SELECTED TEXT →
********

Friday, July 25, 2014

Select Fusion Friday: The Art of the Meter

A special 80th birthday post today for a forgotten legend of music. If you know of him, you know. If you've never heard the name Don Ellis, that has to change and change right now.
One of the first -- if not the first -- to propose a molecular merger of jazz and rock into a standalone hybrid of their own, if you've ever seen either of The French Connection films you have had a primo taste of him. If you've a taste for off-kilter and funky music that is totally in a league of its own, you're gonna want to take a big bite of this CD I am putting up. No, it's not sold in stores.
He only lived to be 44 due to a severe heart condition, but even almost 40 years since he passed his music is still totally unique to him. He mined veins that no one else has ever really touched in quite the same way, and it's a shame that more people don't know his name given what he contributed to the continuum of musical innovation and progress that's taken place over our lifetimes. And, you can dance to it. Probably.

********

EXTRACTED MATERIAL →

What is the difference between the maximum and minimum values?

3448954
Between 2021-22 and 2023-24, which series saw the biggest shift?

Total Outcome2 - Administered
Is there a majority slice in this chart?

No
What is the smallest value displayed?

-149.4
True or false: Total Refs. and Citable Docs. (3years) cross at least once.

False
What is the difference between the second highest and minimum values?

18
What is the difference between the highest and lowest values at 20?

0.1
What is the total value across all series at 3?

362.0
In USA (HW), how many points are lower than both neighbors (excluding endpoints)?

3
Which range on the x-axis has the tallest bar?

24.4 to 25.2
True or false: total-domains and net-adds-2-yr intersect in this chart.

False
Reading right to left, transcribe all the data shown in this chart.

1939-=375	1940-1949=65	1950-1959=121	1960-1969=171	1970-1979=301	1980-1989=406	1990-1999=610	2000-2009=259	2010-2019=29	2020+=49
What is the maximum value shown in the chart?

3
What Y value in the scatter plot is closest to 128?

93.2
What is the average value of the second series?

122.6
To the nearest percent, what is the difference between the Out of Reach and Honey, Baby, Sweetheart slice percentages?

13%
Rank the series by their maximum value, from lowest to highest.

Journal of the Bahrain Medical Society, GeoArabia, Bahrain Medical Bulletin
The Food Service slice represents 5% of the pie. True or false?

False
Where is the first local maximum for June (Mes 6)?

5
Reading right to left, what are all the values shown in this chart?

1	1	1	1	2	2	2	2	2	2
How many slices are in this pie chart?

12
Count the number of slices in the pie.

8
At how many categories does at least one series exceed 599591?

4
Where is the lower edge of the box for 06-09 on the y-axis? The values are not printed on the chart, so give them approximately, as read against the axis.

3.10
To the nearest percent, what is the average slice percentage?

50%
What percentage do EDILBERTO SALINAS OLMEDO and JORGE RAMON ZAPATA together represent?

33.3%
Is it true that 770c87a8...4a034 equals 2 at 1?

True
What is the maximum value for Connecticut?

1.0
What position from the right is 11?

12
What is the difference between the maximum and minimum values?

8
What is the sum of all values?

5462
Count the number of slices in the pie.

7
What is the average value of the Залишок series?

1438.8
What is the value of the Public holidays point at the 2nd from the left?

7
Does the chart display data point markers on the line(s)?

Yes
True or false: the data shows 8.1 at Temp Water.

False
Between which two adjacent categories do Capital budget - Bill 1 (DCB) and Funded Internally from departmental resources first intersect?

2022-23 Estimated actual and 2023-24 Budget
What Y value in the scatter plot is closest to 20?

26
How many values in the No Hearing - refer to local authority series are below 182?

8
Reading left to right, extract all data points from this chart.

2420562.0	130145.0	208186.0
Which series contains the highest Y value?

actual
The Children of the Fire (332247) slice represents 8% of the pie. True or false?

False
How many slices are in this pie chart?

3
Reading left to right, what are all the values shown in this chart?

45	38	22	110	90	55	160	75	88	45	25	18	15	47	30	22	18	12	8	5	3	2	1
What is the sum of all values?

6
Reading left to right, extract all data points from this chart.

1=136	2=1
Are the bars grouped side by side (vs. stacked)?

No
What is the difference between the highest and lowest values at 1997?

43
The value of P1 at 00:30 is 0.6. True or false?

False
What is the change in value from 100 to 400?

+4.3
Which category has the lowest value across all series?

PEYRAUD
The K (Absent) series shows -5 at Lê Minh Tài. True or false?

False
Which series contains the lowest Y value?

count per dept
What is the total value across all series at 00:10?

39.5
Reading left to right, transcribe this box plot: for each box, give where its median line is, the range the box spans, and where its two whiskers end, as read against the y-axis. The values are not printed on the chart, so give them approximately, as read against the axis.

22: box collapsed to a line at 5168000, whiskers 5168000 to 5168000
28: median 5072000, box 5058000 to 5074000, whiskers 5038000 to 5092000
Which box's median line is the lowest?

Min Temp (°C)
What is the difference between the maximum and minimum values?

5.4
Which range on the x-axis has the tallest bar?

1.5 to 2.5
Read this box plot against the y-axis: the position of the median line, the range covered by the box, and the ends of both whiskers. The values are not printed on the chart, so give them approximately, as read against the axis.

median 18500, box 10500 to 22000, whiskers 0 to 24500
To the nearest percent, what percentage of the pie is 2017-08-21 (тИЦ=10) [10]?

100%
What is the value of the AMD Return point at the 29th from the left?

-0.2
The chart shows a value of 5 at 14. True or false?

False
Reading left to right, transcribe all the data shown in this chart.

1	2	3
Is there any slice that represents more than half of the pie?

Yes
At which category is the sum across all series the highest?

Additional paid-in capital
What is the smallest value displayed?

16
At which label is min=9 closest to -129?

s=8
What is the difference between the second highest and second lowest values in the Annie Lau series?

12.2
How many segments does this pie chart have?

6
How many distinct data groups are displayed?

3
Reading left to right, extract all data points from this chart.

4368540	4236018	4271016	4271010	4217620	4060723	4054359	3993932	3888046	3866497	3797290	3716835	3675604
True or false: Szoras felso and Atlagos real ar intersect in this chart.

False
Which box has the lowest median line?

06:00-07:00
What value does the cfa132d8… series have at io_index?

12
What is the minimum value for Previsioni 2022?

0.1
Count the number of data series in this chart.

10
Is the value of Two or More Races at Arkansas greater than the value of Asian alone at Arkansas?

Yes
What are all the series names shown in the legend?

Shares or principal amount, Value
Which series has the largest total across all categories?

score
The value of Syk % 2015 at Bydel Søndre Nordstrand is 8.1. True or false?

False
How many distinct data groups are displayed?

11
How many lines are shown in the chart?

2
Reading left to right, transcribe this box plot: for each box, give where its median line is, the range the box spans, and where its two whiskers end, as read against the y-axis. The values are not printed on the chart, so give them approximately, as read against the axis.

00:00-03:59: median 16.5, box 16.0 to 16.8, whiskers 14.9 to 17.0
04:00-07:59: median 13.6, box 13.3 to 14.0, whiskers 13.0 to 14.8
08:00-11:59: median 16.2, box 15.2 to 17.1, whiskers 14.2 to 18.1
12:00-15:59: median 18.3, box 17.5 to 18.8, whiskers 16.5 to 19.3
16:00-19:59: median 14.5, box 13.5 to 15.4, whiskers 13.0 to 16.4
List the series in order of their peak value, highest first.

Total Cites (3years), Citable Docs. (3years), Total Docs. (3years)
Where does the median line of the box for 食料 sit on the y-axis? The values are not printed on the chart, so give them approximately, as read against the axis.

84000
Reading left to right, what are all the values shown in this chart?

********

TASK ITEM →
Reproduce word for word the part of the Don Ellis post that opens with the words containing "A special 80th" and closes with "change right now.". The items are not needed for this work.

RESULT FOR THIS TASK →
A special 80th birthday post today for a forgotten legend of music. If you know of him, you know. If you've never heard the name Don Ellis, that has to change and change right now.